De cabeza en los libros
2020
fue un año aburrido y sereno, contrario a lo que muchos han vivido. En
el centro del huracán de una pandemia, parece que mi sistema inmune
entró en estado de alerta y esa cosa rara del teletrabajo hizo que
nuevamente volviese a la introspección del filósofo que soy y sin
ambages me entregué a la lectura. Nadé en ríos de letras y palabras,
atragantándome con algunas oraciones grandilocuentes, me divertí con
páginas enteras y devoré cualquier cantidad de buenos textos, lo cual me
hizo entrar en el carril de lo que siempre he sido o al menos he
tratado de ser. Un estudioso profesor universitario que pasa horas
leyendo y escribiendo, a veces expresando una procacidad atinente a lo
humano y a veces generando elementos propios de la inventiva, que en mi
caso se traduce en el arte de escribir. Asuntos como los trámites
migratorios fluyeron sin que hiciera presión alguna, mientras la idea de
volver a retomar lo esencial de mi vida fue ganando terreno a la vez
que mi barba fue creciendo. Retomé contacto con amigos que no sabía en
qué lugar del planeta se encontraban y las comunicaciones desde
Finlandia hasta Panamá se hicieron un asunto corriente.
Tiempo al tiempo
Mi madre siempre me decía que la única ciencia consiste en saber esperar.

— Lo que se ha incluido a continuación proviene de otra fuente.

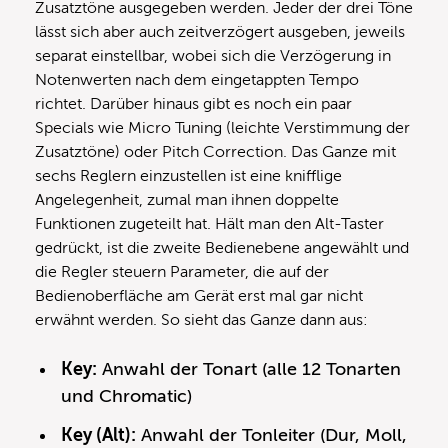
Zusatztöne ausgegeben werden. Jeder der drei Töne
lässt sich aber auch zeitverzögert ausgeben, jeweils
separat einstellbar, wobei sich die Verzögerung in
Notenwerten nach dem eingetappten Tempo
richtet. Darüber hinaus gibt es noch ein paar
Specials wie Micro Tuning (leichte Verstimmung der
Zusatztöne) oder Pitch Correction. Das Ganze mit
sechs Reglern einzustellen ist eine knifflige
Angelegenheit, zumal man ihnen doppelte
Funktionen zugeteilt hat. Hält man den Alt-Taster
gedrückt, ist die zweite Bedienebene angewählt und
die Regler steuern Parameter, die auf der
Bedienoberfläche am Gerät erst mal gar nicht
erwähnt werden. So sieht das Ganze dann aus:
Key:
Anwahl der Tonart (alle 12 Tonarten
und Chromatic)
Key (Alt):
Anwahl der Tonleiter (Dur, Moll,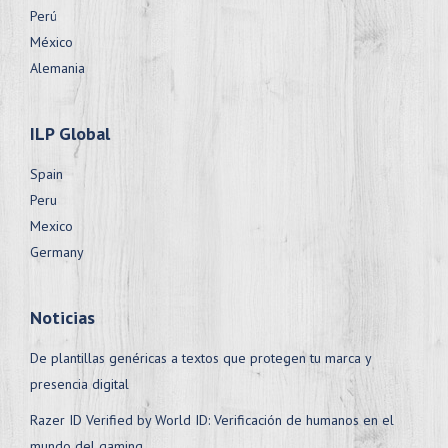
Perú
México
Alemania
ILP Global
Spain
Peru
Mexico
Germany
Noticias
De plantillas genéricas a textos que protegen tu marca y
presencia digital
Razer ID Verified by World ID: Verificación de humanos en el
mundo del gaming.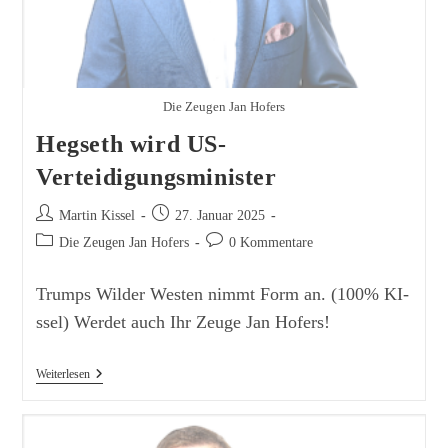
Die Zeugen Jan Hofers
Hegseth wird US-
Verteidigungsminister
Beitrags-
Beitrag
Martin Kissel
27. Januar 2025
Autor:
veröffentlicht:
Beitrags-
Beitrags-
Die Zeugen Jan Hofers
0 Kommentare
Kategorie:
Kommentare:
Trumps Wilder Westen nimmt Form an. (100% KI-
ssel) Werdet auch Ihr Zeuge Jan Hofers!
Hegseth
Weiterlesen
Wird
US-
Verteidigungsminister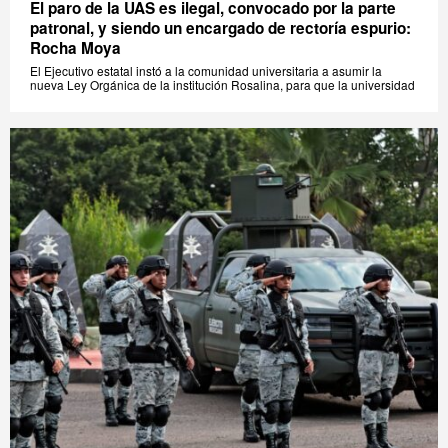
El paro de la UAS es ilegal, convocado por la parte
patronal, y siendo un encargado de rectoría espurio:
Rocha Moya
El Ejecutivo estatal instó a la comunidad universitaria a asumir la
nueva Ley Orgánica de la institución Rosalina, para que la universidad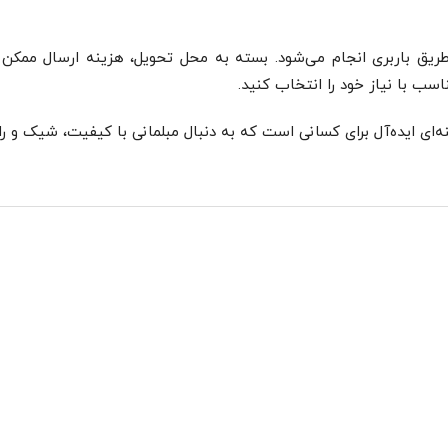
طریق باربری انجام می‌شود. بسته به محل تحویل، هزینه ارسال ممکن
سب با نیاز خود را انتخاب کنید.
ینه‌ای ایده‌آل برای کسانی است که به دنبال مبلمانی با کیفیت، شیک و 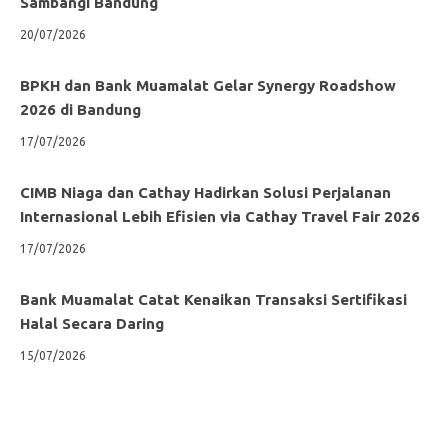
Sambangi Bandung
20/07/2026
BPKH dan Bank Muamalat Gelar Synergy Roadshow
2026 di Bandung
17/07/2026
CIMB Niaga dan Cathay Hadirkan Solusi Perjalanan
Internasional Lebih Efisien via Cathay Travel Fair 2026
17/07/2026
Bank Muamalat Catat Kenaikan Transaksi Sertifikasi
Halal Secara Daring
15/07/2026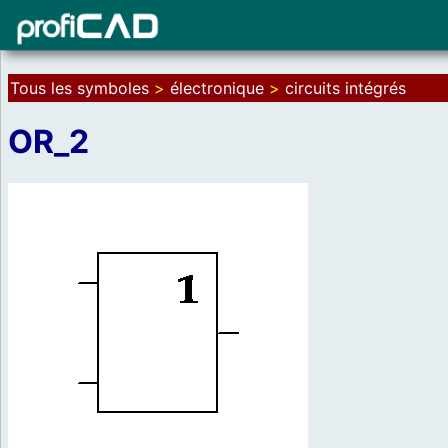
Tous les symboles
>
électronique
>
circuits intégrés
OR_2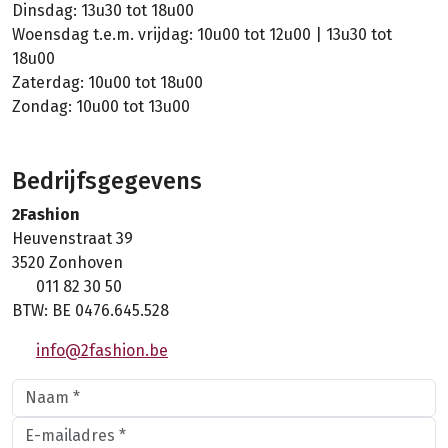
Dinsdag: 13u30 tot 18u00
Woensdag t.e.m. vrijdag: 10u00 tot 12u00 | 13u30 tot
18u00
Zaterdag: 10u00 tot 18u00
Zondag: 10u00 tot 13u00
Bedrijfsgegevens
2Fashion
Heuvenstraat 39
3520 Zonhoven
011 82 30 50
BTW: BE 0476.645.528
info@2fashion.be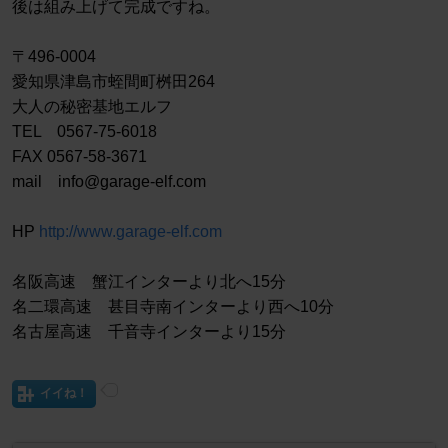
後は組み上げて完成ですね。
〒496-0004
愛知県津島市蛭間町桝田264
大人の秘密基地エルフ
TEL 0567-75-6018
FAX 0567-58-3671
mail info@garage-elf.com
HP
http://www.garage-elf.com
名阪高速 蟹江インターより北へ15分
名二環高速 甚目寺南インターより西へ10分
名古屋高速 千音寺インターより15分
イイね！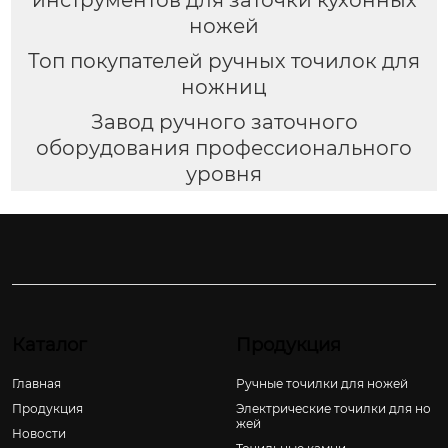
ножей
Топ покупателей ручных точилок для
ножниц
Завод ручного заточного
оборудования профессионального
уровня
Каталог
Продукция
Главная
Ручные точилки для ножей
Продукция
Электрические точилки для но
жей
Новости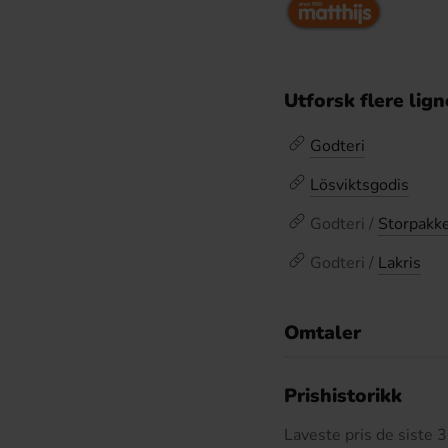
Utforsk flere lig
Godteri
Lösviktsgodis
Godteri /
Storpakk
Godteri /
Lakris
Omtaler
De
Prishistorikk
Laveste pris de siste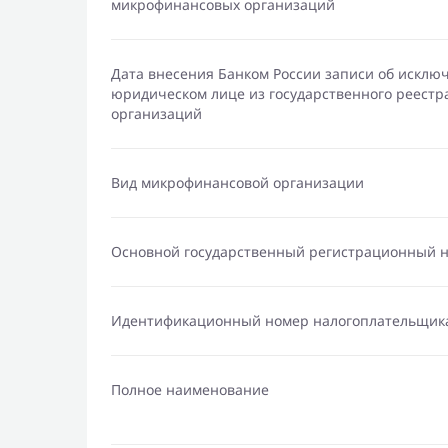
микрофинансовых организаций
Дата внесения Банком России записи об исклю
юридическом лице из государственного реест
организаций
Вид микрофинансовой организации
Основной государственный регистрационный 
Идентификационный номер налогоплательщик
Полное наименование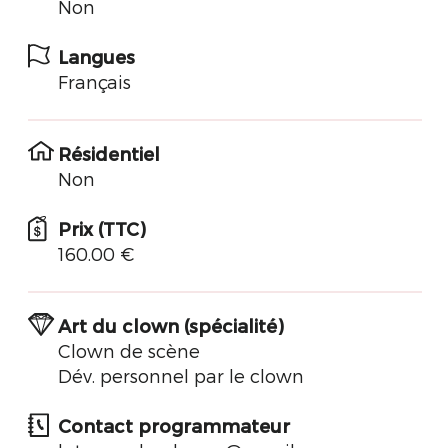
Non
Langues
Français
Résidentiel
Non
Prix (TTC)
160.00 €
Art du clown (spécialité)
Clown de scène
Dév. personnel par le clown
Contact programmateur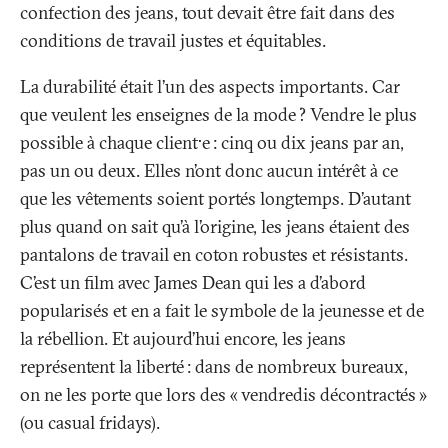
confection des jeans, tout devait être fait dans des
conditions de travail justes et équitables.
La durabilité était l’un des aspects importants. Car
que veulent les enseignes de la mode
? Vendre le plus
possible à chaque client·e
: cinq ou dix jeans par an,
pas un ou deux. Elles n’ont donc aucun intérêt à ce
que les vêtements soient portés longtemps. D’autant
plus quand on sait qu’à l’origine, les jeans étaient des
pantalons de travail en coton robustes et résistants.
C’est un film avec James Dean qui les a d’abord
popularisés et en a fait le symbole de la jeunesse et de
la rébellion. Et aujourd’hui encore, les jeans
représentent la liberté
: dans de nombreux bureaux,
on ne les porte que lors des «
vendredis décontractés
»
(ou casual fridays).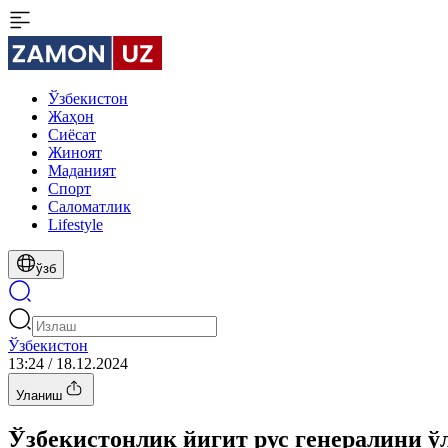
Ўзбекистон
Жаҳон
Сиёсат
Жиноят
Маданият
Спорт
Cаломатлик
Lifestyle
ўзб
Ўзбекистон
13:24 / 18.12.2024
Уланиш
Ўзбекистонлик йигит рус генералини 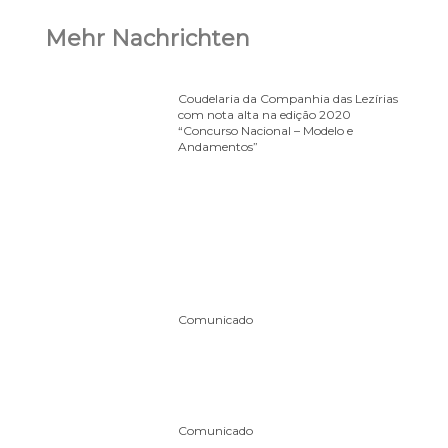
Mehr Nachrichten
Coudelaria da Companhia das Lezírias
com nota alta na edição 2020
“Concurso Nacional – Modelo e
Andamentos”
Comunicado
Comunicado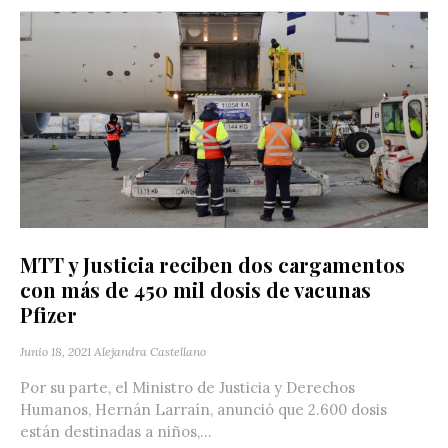
MTT y Justicia reciben dos cargamentos
con más de 450 mil dosis de vacunas
Pfizer
Junio 18, 2021
Alejandra Castellano
Por su parte, el Ministro de Justicia y Derechos
Humanos, Hernán Larraín, anunció que 2.600 dosis
están destinadas a niños,...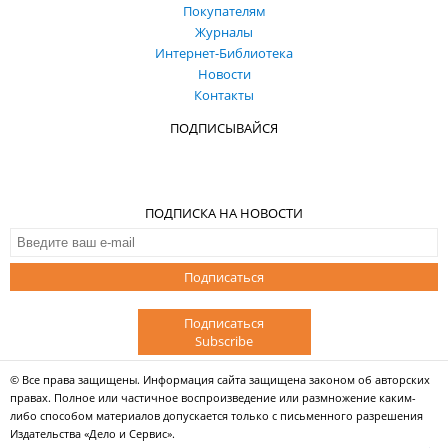
Покупателям
Журналы
Интернет-Библиотека
Новости
Контакты
ПОДПИСЫВАЙСЯ
ПОДПИСКА НА НОВОСТИ
Подписаться
Подписаться
Subscribe
© Все права защищены. Информация сайта защищена законом об авторских
правах. Полное или частичное воспроизведение или размножение каким-
либо способом материалов допускается только с письменного разрешения
Издательства «Дело и Сервис».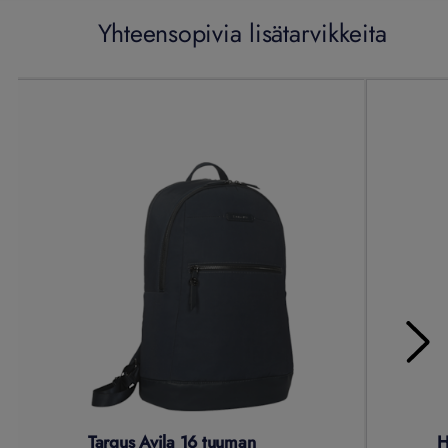
Yhteensopivia lisätarvikkeita
Targus Avila 16 tuuman
H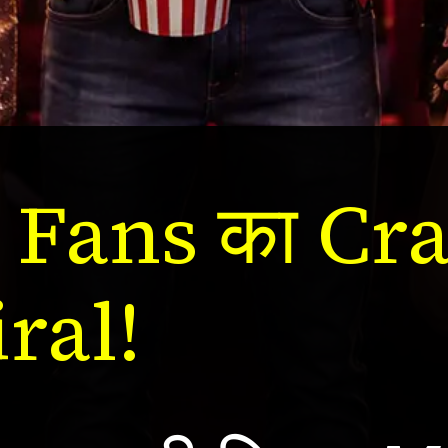
Fans का Cr
ral!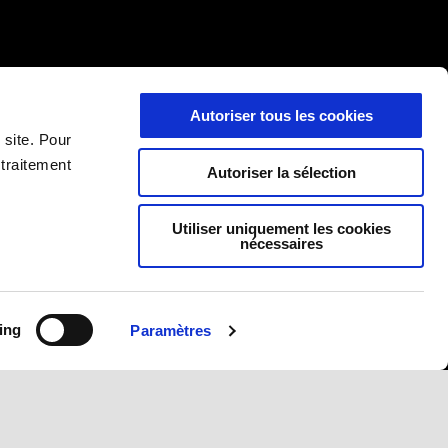
NOUS CONTACTER
CORPORATE
Autoriser tous les cookies
Politique de confidentialité
Wide Magazine
 site. Pour
Nous trouver
Piaggio Group
 traitement
Autoriser la sélection
Service client
Accessibility
Campagnes de rappel
Utiliser uniquement les cookies
nécessaires
'usage
ing
Paramètres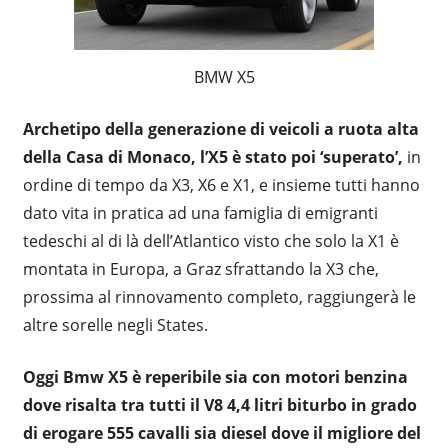
BMW X5
Archetipo della generazione di veicoli a ruota alta
della Casa di Monaco, l’X5 è stato poi ‘superato’,
in
ordine di tempo da X3, X6 e X1, e insieme tutti hanno
dato vita in pratica ad una famiglia di emigranti
tedeschi al di là dell’Atlantico visto che solo la X1 è
montata in Europa, a Graz sfrattando la X3 che,
prossima al rinnovamento completo, raggiungerà le
altre sorelle negli States.
Oggi Bmw X5 è reperibile sia con motori benzina
dove risalta tra tutti il V8 4,4 litri biturbo in grado
di erogare 555 cavalli sia diesel dove il migliore del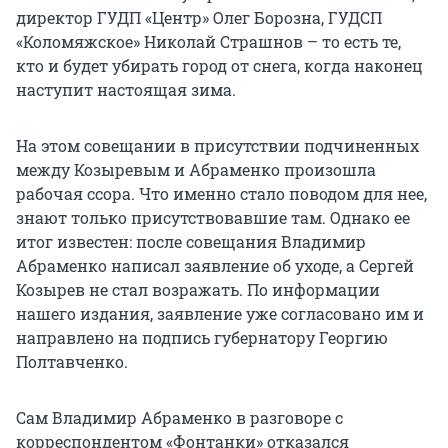
директор ГУДП «Центр» Олег Борозна, ГУДСП
«Коломяжское» Николай Страшнов – то есть те,
кто и будет убирать город от снега, когда наконец
наступит настоящая зима.
На этом совещании в присутствии подчиненных
между Козыревым и Абраменко произошла
рабочая ссора. Что именно стало поводом для нее,
знают только присутствовавшие там. Однако ее
итог известен: после совещания Владимир
Абраменко написал заявление об уходе, а Сергей
Козырев не стал возражать. По информации
нашего издания, заявление уже согласовано им и
направлено на подпись губернатору Георгию
Полтавченко.
Сам Владимир Абраменко в разговоре с
корреспондентом «Фонтанки» отказался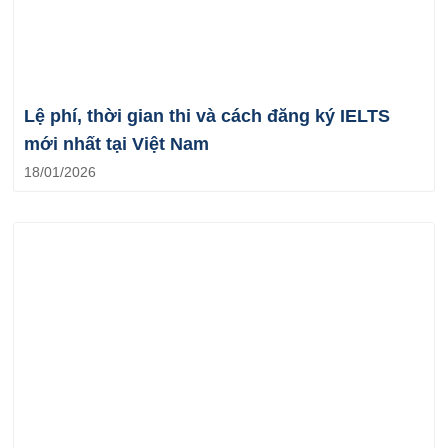
Lệ phí, thời gian thi và cách đăng ký IELTS
mới nhất tại Việt Nam
18/01/2026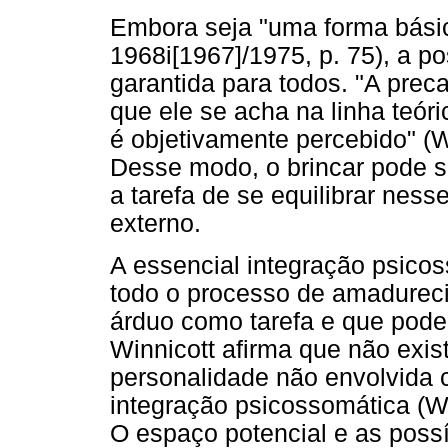
Embora seja "uma forma básica
1968i[1967]/1975, p. 75), a po
garantida para todos. "A preca
que ele se acha na linha teóri
é objetivamente percebido" (Wi
Desse modo, o brincar pode 
a tarefa de se equilibrar ness
externo.
A essencial integração psicos
todo o processo de amadureci
árduo como tarefa e que pode
Winnicott afirma que não exi
personalidade não envolvida 
integração psicossomática (Wi
O espaço potencial e as poss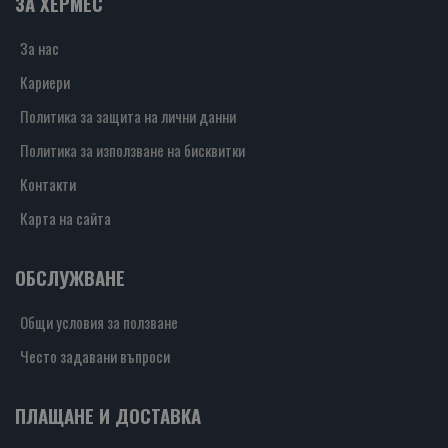
ЗА ХЕРМЕС
За нас
Кариери
Политика за защита на лични данни
Политика за използване на бисквитки
Контакти
Карта на сайта
ОБСЛУЖВАНЕ
Общи условия за ползване
Често задавани въпроси
ПЛАЩАНЕ И ДОСТАВКА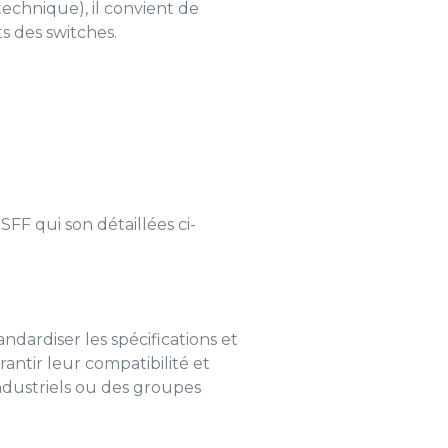
echnique), il convient de
ts des switches.
F qui son détaillées ci-
dardiser les spécifications et
antir leur compatibilité et
ndustriels ou des groupes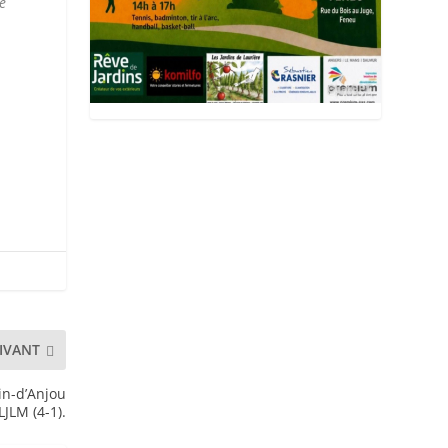
ge
IVANT
in-d’Anjou
LJLM (4-1).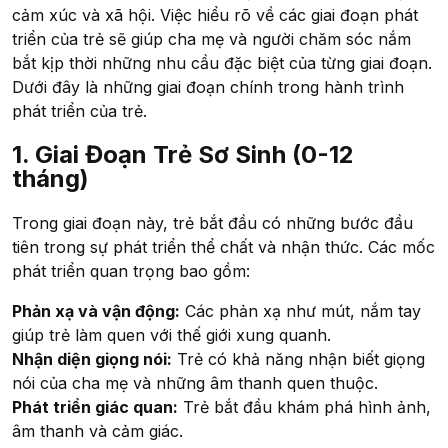
cảm xúc và xã hội. Việc hiểu rõ về các giai đoạn phát
triển của trẻ sẽ giúp cha mẹ và người chăm sóc nắm
bắt kịp thời những nhu cầu đặc biệt của từng giai đoạn.
Dưới đây là những giai đoạn chính trong hành trình
phát triển của trẻ.
1. Giai Đoạn Trẻ Sơ Sinh (0-12
tháng)
Trong giai đoạn này, trẻ bắt đầu có những bước đầu
tiên trong sự phát triển thể chất và nhận thức. Các mốc
phát triển quan trọng bao gồm:
Phản xạ và vận động:
Các phản xạ như mút, nắm tay
giúp trẻ làm quen với thế giới xung quanh.
Nhận diện giọng nói:
Trẻ có khả năng nhận biết giọng
nói của cha mẹ và những âm thanh quen thuộc.
Phát triển giác quan:
Trẻ bắt đầu khám phá hình ảnh,
âm thanh và cảm giác.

En estos tres años el balance ha sido razonablemente bueno y las
circunstancias en las que me he desenvuelto han exigido tanto de mí que
si no he volado en pedazos me he de volver más fuerte, como bien señala
mi pensador alemán preferido, haciendo alardes de ser humano, demasiado humano.
Con el tiempo mi barba creció y creció, tanto que cuando me consigo con
algún conocido no me reconoce y creo que hay símbolos que nos van
marcando y señalando el camino que debemos continuar, todo lo cual va de
la mano con la intuición y el buen gusto. He aprendido a sobrevivir a
la vida, que me parece más interesante que sobrevivir a la muerte. La
vida es un misterio inextricable, llena de secretos, oportunidades y
amenazas esperándonos (o acechándonos) a la vuelta de cada esquina. La
muerte, por el contrario, no dice nada distinto al dolor de la partida
de aquellos que amamos y cuyo destino jamás conoceremos. De ahí que
siempre me he sentido como en una obra de teatro en donde el tramoyista
gusta de hacer inesperadas bromas como bajar el telón en medio acto de
expresión sublime o no bajarlo cuando se termina la escena.
Lo
cierto es que a veces se asoma la idea de que un ciclo ha llegado a su
fin para comenzar otro, lleno de incertidumbre y desafíos por conocer,
lo cual nos vuelve a recordar que la vida es una gran aventura y
atreverse a experimentarla a plenitud es siempre impostergable.